On 10/29/10 04:34 AM, Jason Grout wrote:
On 10/28/10 10:20 PM, Dr. David Kirkby wrote:
On 10/29/10 12:33 AM, Dan Drake wrote:
On Thu, 28 Oct 2010 at 12:31PM -0700, William Stein wrote:
Our Sage contract with Stein only covers computers owned by University
of Washington Seattle. Any other installations must be removed.
Faculty and Staff of the UW Seattle campus may connect to
http://sagemath.org/homeuse/ to request a Sage license for their
personally owned computer under the Home-use program. RA's TA's and
other student positions are not considered staff by Stein. Sage
licenses acquired through the Home-use program may not be used for
work associated with any UW class being attended by the Faculty/Staff
member as a student.
Jason Grout discovered as much a couple years ago:
http://groups.google.com/group/sage-devel/browse_thread/thread/5d93024ffaf3ff3e/
There, a Wolfram rep effectively said that connecting to a university
computer over ssh violates their license. And now we see that they're
willing to enforce that. I can only see this as being good for Sage.
Dan
This I think might be a non-issue. I know for the site license UCL had,
it permitted staff to install Mathematica on their own computer. I found
this out by chance one day, when I wanted to move a mathematica license
from one machine to another. The stupid Procurement Department had never
told us we could legally install Mathematica on our own computers.

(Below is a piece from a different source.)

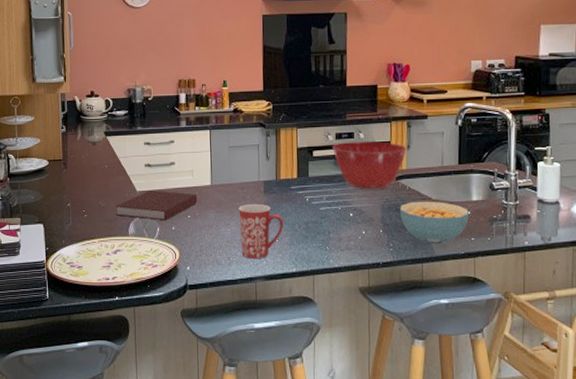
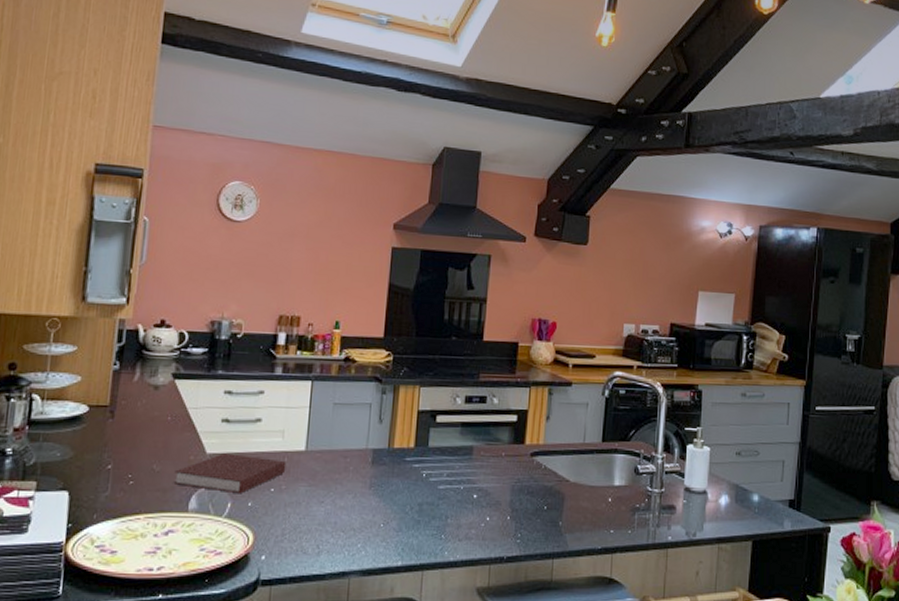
mug: present [238,204,283,258] -> none [335,477,392,547]
mixing bowl: present [332,141,407,189] -> none [460,407,546,467]
cereal bowl: present [400,201,469,245] -> none [532,483,609,537]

So I asked for a SPARC license to run Mathematica on my home computer. I
was originally told "A Sun is not a home computer", but after some
discussions, they made an exception and gave me a license for SPARC.
So if your license is anything like the UCL one was several years ago,
then you could install Mathematica on it directly. In which case, since
the machine itself is covered, that would permit you to ssh in.
So:
1. What happens when I am at my parents' house and use their computer? I
can't ssh into a server with a campus site license and use mma there?
(William brought this up on that thread from a few years ago.)
I guess you could ssh to your computer at home, then ssh from there to the uni!
That way the only computer connected to the uni is one you can legally use
Mathematica on. (That will only work if you run your home computer all the time,
which personally I do - at least my Sun Ultra 27 anyway).
2. I have a site license from my university to use mma. I think the
license means that I can't ssh into sage.math and use mma from there
(since my computer is not on the same site license as sage.math).
I think that's pretty clear that would be wrong.
If using a web browser is not permitted, this would be an interesting
question to ask. I suspect it would get scrathing their head!
"Would it be permitted to use a modified version of Firefox, that was
used as a front end to Mathematica using the Mathlink protocol (not
HTTP) to communicate with the kernel?"
Referring to that thread from a couple of years ago, I emailed Wolfram
back with a similar question: what if I use an ssh client from a web
browser? (there are such java ssh applets) I also pointed out that it
was possible to get the source of a function, and asked that question
again. I never got a reply. I think I emailed them again about a month
later asking for a reply, but again never got a reply. I can post the
emails I sent here if anyone is interested.
Thanks,
Jason
Yes, post what you sent for good fun. I'd stick it on sci.math.symoblic myself,
pointing out you have asked WRI for an answer twice, but have never received one.
Some of the developers of Mathematica are really nice people and "switched on",
but it does seem Wolfram Research's legal department seem control freaks.
IMHO, if one is entitled to use a product like Mathematica, the exact method you
use to connect to it should not really be relevant as long as it does not permit
unlicensed users to use it. I think WRI are being most unreasonable if they
don't see that. It seems unreasonable to stop someone connecting via a mobile
phone on any other method that technically allows them to do it.